American composer, pianist & conductor

Brian Israel (February 5, 1951 - May 7, 1986), was an American composer, pianist, and conductor. He was a faculty member of the Syracuse University School of Music from 1975 until his death, at age 35, from leukemia. He left a large number of symphonic, chamber, and solo works, several of which have been recorded for Spectrum, Redwood, Pro-Viva, Innova Records, and Albany Records. "His music is marked by extreme contrasts in tempo and mood, often following a witty or downright funny movement with one that is deadly serious."

In his honor, the Syracuse Society for New Music awards the Brian Israel Prize every year to an emerging New York State composer. In addition, Syracuse University gives the Brian Israel Award each year to a deserving student composer at the university.

== Biography ==
A native of the Bronx, New York, Brian Israel studied with Lawrence Widdoes, Ulysses Kay, Robert Moffat Palmer, Burrill Phillips and Karel Husa. He received his MFA and DMA degrees from Cornell University, and joined the Syracuse University School of Music faculty upon completion of his graduate studies. He remained at Syracuse University until his death from leukemia at age 35.

A prolific composer, he won several awards and received numerous commissions, among them a commission from the Society for New Music. Several of his works have been recorded on Spectrum, Redwood, and Pro-Viva. His "Concerto for Clarinet and Wind Ensemble" is regarded as his "most original creation," according to composer Daniel Godfrey in a 1986 interview. The movement titles are "Crystalnacht," "Coronach" and "Liberation." As a pianist, composer, and conductor, he performed with numerous ensembles, including, for many years, the Society for New Music.

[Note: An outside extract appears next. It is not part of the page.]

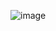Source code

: ![image](https://user-images.githubusercontent.com/89525096/142981991-825d43e9-16b0-4e07-91fa-ac15481b96d4.png)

Other notable works include a Piano Quartet (1984), his String Quartet No. 2 ("Music for the Next to Die"), and his final work: Symphony No. 6, for soprano, baritone, and orchestra, with texts from the Bible and Langston Hughes.

== Recordings ==
- String Quartet #2 ("Music for the Next to Die"). Included on the album Society for New Music, Spectrum Records, 1984 (SR-183)
- In Praise of Practically Nothing. Included on the album Eastman American Music Series, Vol.6, Albany Records, 1999 (Troy 277)
- String Quartet #2 ("Music for the Next to Die"). Included on the CD boxed-set American Masters for the 21st Century, Society for New Music, Innova (616), 2004
- Sonatinetta for Mandolin and Guitar. Included on the album American Music for Mandolin and Guitar, by Duetto Gioconda, Querstand/Forte, 2007.